Grant went over there and phoned for a doctor to see Thys at the hospital. Johan took Thys to the hospital where they did a series of tests, including a malaria test. Thys has suffered with kidney stones before and the doctor confirmed that this was one of the problems of his present condition. He injected Thys and asked Johan to bring him back to the hospital in eight hours.
Meanwhile, Thys' wife, Elize - who lives in SA - was beside herself with worry. I kept her informed of the proceedings and also told her that I'd made Thys a Cup o' Soup, buttered - with lite margerine - a slice of brown toast, added a cheese puff (from a new batch I'd baked for Grant's supper on Sunday night) and sent this over to Thys with Michael. She said she felt better knowing that he would eat something. Although the men eat in the communal dining room, supper didn't include food fit for a person feeling as poorly as Thys did.
Grant said he'd take Thys for his next injection which was at 2am on Monday morning. I set the alarm, Grant got up, drove over to Thys' house, and took him to the hospital. After administering the injection, the doctor told Grant that Thys' malaria tests were positive. As there is no emergency pharmacy in Africa in the wee hours of the morning, Grant stopped off at our house and collected one of the boxes of anti-malarial drugs that I keep on hand. Thys took the first day's tablets. When Grant got home again, we both lay staring wide-eyed at the darkened ceiling. I think I fell asleep mere minutes before our normal alarm sounded at 5h50am!
On Monday Grant popped over to see how Thys was. He'd survived the night and the first malaria tablets had greatly reduced the fever and pain which goes with this malady.
In the morning, I cooked some oats porridge, toasted two slices of brown bread, which I spread with Marmite. I covered all with cling film and Michael took it across to Thys for breakfast. I took a photo of it to send to Elize!
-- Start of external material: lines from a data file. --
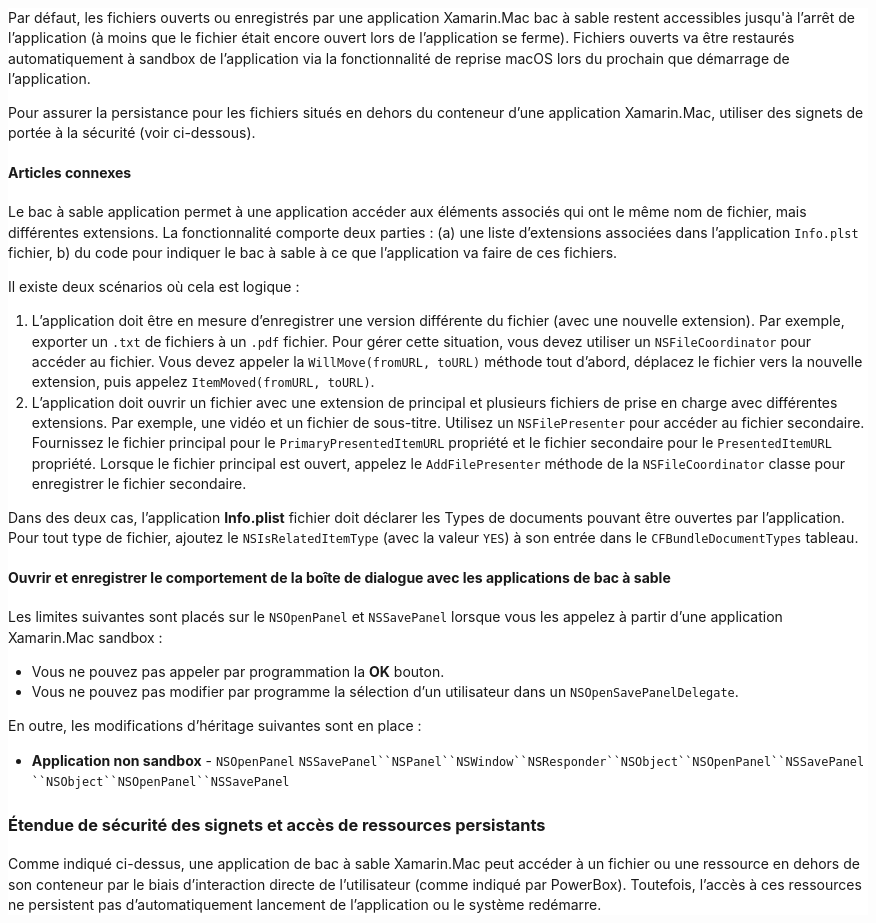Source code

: 
Par défaut, les fichiers ouverts ou enregistrés par une application Xamarin.Mac bac à sable restent accessibles jusqu'à l’arrêt de l’application (à moins que le fichier était encore ouvert lors de l’application se ferme). Fichiers ouverts va être restaurés automatiquement à sandbox de l’application via la fonctionnalité de reprise macOS lors du prochain que démarrage de l’application.

Pour assurer la persistance pour les fichiers situés en dehors du conteneur d’une application Xamarin.Mac, utiliser des signets de portée à la sécurité (voir ci-dessous).

#### <a name="related-items"></a>Articles connexes

Le bac à sable application permet à une application accéder aux éléments associés qui ont le même nom de fichier, mais différentes extensions. La fonctionnalité comporte deux parties : (a) une liste d’extensions associées dans l’application `Info.plst` fichier, b) du code pour indiquer le bac à sable à ce que l’application va faire de ces fichiers.

Il existe deux scénarios où cela est logique :

1. L’application doit être en mesure d’enregistrer une version différente du fichier (avec une nouvelle extension). Par exemple, exporter un `.txt` de fichiers à un `.pdf` fichier. Pour gérer cette situation, vous devez utiliser un `NSFileCoordinator` pour accéder au fichier. Vous devez appeler la `WillMove(fromURL, toURL)` méthode tout d’abord, déplacez le fichier vers la nouvelle extension, puis appelez `ItemMoved(fromURL, toURL)`.
2. L’application doit ouvrir un fichier avec une extension de principal et plusieurs fichiers de prise en charge avec différentes extensions. Par exemple, une vidéo et un fichier de sous-titre. Utilisez un `NSFilePresenter` pour accéder au fichier secondaire. Fournissez le fichier principal pour le `PrimaryPresentedItemURL` propriété et le fichier secondaire pour le `PresentedItemURL` propriété. Lorsque le fichier principal est ouvert, appelez le `AddFilePresenter` méthode de la `NSFileCoordinator` classe pour enregistrer le fichier secondaire.

Dans des deux cas, l’application **Info.plist** fichier doit déclarer les Types de documents pouvant être ouvertes par l’application. Pour tout type de fichier, ajoutez le `NSIsRelatedItemType` (avec la valeur `YES`) à son entrée dans le `CFBundleDocumentTypes` tableau.

#### <a name="open-and-save-dialog-behavior-with-sandboxed-apps"></a>Ouvrir et enregistrer le comportement de la boîte de dialogue avec les applications de bac à sable

Les limites suivantes sont placés sur le `NSOpenPanel` et `NSSavePanel` lorsque vous les appelez à partir d’une application Xamarin.Mac sandbox :

- Vous ne pouvez pas appeler par programmation la **OK** bouton.
- Vous ne pouvez pas modifier par programme la sélection d’un utilisateur dans un `NSOpenSavePanelDelegate`.

En outre, les modifications d’héritage suivantes sont en place :

- **Application non sandbox** - `NSOpenPanel` `NSSavePanel``NSPanel``NSWindow``NSResponder``NSObject``NSOpenPanel``NSSavePanel``NSObject``NSOpenPanel``NSSavePanel`

### <a name="security-scoped-bookmarks-and-persistent-resource-access"></a>Étendue de sécurité des signets et accès de ressources persistants

Comme indiqué ci-dessus, une application de bac à sable Xamarin.Mac peut accéder à un fichier ou une ressource en dehors de son conteneur par le biais d’interaction directe de l’utilisateur (comme indiqué par PowerBox). Toutefois, l’accès à ces ressources ne persistent pas d’automatiquement lancement de l’application ou le système redémarre.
From left: cooked oats porridge, a jug of skimmed milk
and two slices of brown toast and Marmite
Now for something different; an update on the pups: day 20! (LOL!)
As mentioned in the quote from the link my friend, Sandra sent me, the pups should also be able to lap liquids at this stage. On Sunday, Michael and I put this to the test, with at 98% success rate and repeated the procedure on Monday with an almost 100% success rate!
The link also talks about introducing the pups to toys (I've placed three soft toys in their hut, not sure if they know what to do with them yet) and different environments. On Sunday evening, once we knew Thys was settled and resting, Michael and I collected the pups from the hut. We were going to take them into the house, set them on a towel on the sofa, and with me on one side and Grant on the other, Michael would take the first photo.
To keep it simple and safe, I took down a baby bath from the top of my spare room wardrobe. It used to belong to one of the Tanzanian cats, now living in Marquard with Mama Rina. Michael transported the pups easily in this bath with an anxious Princess close on his heels.
We'd put the cats into our bedroom, so left the front door open. Princess was welcome to come inside, but she knows the Tanzanian Trio of cats live here and was too nervous.
A baby bath of pups
Princess anxiously waits at the front door
Family portrait: Michael, Babu and seven pups in between
Family portrait: Bibi and Babu with seven pups in between
And then it was time to load the pups into the baby bath again, and return them to their mama Princess!